At a 1-month follow-up evaluation, prednisone was tapered to 37.5 mg/die. In the weeks following the decalage, the patient developed intense headaches and slowdown. The follow-up neurological examination resulted negative. A 3T brain MRI showed lateral ventricular dilatation, periventricular seepage, and contrast-enhancement of the ependyma at Monro, Luschka foramina, and cerebral aqueduct. The patient underwent ophthalmologist evaluation with evidence of bilateral papillary edema and enlargement of the dead spot. Again, he was readmitted, and in the first day of hospitalization, a generalized epileptic seizure was reported and treated with intravenous diazepam; a standard electroencephalography documented left frontal sporadic epileptic abnormalities (Figs. 1, 2). Prompt administration of a 5-day course of intravenous 1 g methylprednisolone, acetazolamide, and levetiracetam was followed by a rapid clinical recovery sparing neurosurgical intervention. After the acute phase, subsequent oral prednisolone 75 mg/day and methotrexate 15 mg/week were started. Following serial MRI controls of brain and spinal cord, with and without gadolinium, documented progressive reduction of the lateral ventricle dilatation and of the periventricular seepage; absence of contrast-enhancement at the foramina of Monro and Luschka and minimal residual contrast-enhancement at the cerebral aqueduct were documented. The nodular leptomeningeal, cranial nerves II and II, and cauda equina enhancement remained stable; the T2-FLAIR hyperintense brain lesions were less visible. New ophthalmologist evaluation documented bilateral papillary atrophy with mild enlargement of the blind spot; new standard electroencephalography revealed a quantitative and qualitative reduction of the epileptic abnormalities. Given radiological recovery and clinical stability, the patient was discharged.

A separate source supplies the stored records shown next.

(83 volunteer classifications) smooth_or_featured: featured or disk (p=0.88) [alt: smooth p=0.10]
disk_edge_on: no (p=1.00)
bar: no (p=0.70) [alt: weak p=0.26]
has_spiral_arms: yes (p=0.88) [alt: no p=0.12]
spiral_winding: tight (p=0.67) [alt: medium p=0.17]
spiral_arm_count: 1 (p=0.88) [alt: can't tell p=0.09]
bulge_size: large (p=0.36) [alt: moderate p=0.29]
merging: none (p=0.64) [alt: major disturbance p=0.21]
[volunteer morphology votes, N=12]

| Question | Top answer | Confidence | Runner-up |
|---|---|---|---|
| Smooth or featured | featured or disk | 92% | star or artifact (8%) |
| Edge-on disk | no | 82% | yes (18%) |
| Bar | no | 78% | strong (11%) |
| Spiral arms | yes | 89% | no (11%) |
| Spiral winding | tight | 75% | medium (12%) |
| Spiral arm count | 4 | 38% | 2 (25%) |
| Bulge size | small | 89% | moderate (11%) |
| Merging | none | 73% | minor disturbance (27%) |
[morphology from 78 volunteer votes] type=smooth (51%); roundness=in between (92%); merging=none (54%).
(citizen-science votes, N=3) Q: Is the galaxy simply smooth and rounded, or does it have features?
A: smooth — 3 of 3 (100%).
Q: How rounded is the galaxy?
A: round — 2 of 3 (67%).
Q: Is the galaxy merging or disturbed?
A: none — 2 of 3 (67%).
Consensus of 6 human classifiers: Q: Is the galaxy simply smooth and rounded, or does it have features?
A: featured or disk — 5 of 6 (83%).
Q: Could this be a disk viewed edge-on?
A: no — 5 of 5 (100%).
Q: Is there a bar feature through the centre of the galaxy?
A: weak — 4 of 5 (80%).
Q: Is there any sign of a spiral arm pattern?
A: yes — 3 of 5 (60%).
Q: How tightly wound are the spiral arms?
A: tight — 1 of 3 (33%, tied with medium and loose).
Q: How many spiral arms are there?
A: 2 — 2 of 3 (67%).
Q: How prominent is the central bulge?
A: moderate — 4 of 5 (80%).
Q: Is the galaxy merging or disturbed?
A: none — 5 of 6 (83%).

Evidence of nodular contrast enhancement of the leptomeninges (a), optic nerves (b), white matter lesions (c), and cauda equina (d)
Main examinations performed after clinical worsening; brain MRI shows biventricular hydrocephalus and contrast enhancement of ependyma at the cerebral aqueduct (III and IV ventricles, a-c). Electroencephalogram shows intercritical epileptic discharges (d)
After 1 month, a new ophthalmological evaluation revealed reduction of the enlargement of the dead spot, and a new MRI of the brain and spinal cord, with and without gadolinium, documented a further reduction of the ventricular and cerebral aqueduct dilatation and of the periventricular seepage, as well as absence of contrast-enhancement at the cerebral aqueduct. At the neurological evaluation the patient resulted asymptomatic, and the neurological examination was negative for focal deficits. A progressive tapering of oral prednisolone was started to maintain only methotrexate as long-term immunosuppressive treatment. Accordingly, acetazolamide was progressively tapered and levetiracetam maintained. The medical treatment ensured prolonged clinical and radiological stability.
Discussion and conclusion
Hydrocephalus is reported in approximately one-tenth of patients with NS [12]. It is generally noncommunicating and caused by obstruction of the outflow from the fourth ventricle and/or the cerebral aqueduct due to the presence of sarcoidotic granulomas. The onset may be either acute or subacute, and the presenting symptoms are related to increased intracranial pressure. It represents a potentially fatal manifestation that requires a prompt initiation of treatment. In a recent literature review, it has been reported as a mortality rate of 22% [12], where multiple articles reported a sudden death. In another literature review, there was an even higher mortality of 75% in patients with NS who presented with seizures and hydrocephalus [13].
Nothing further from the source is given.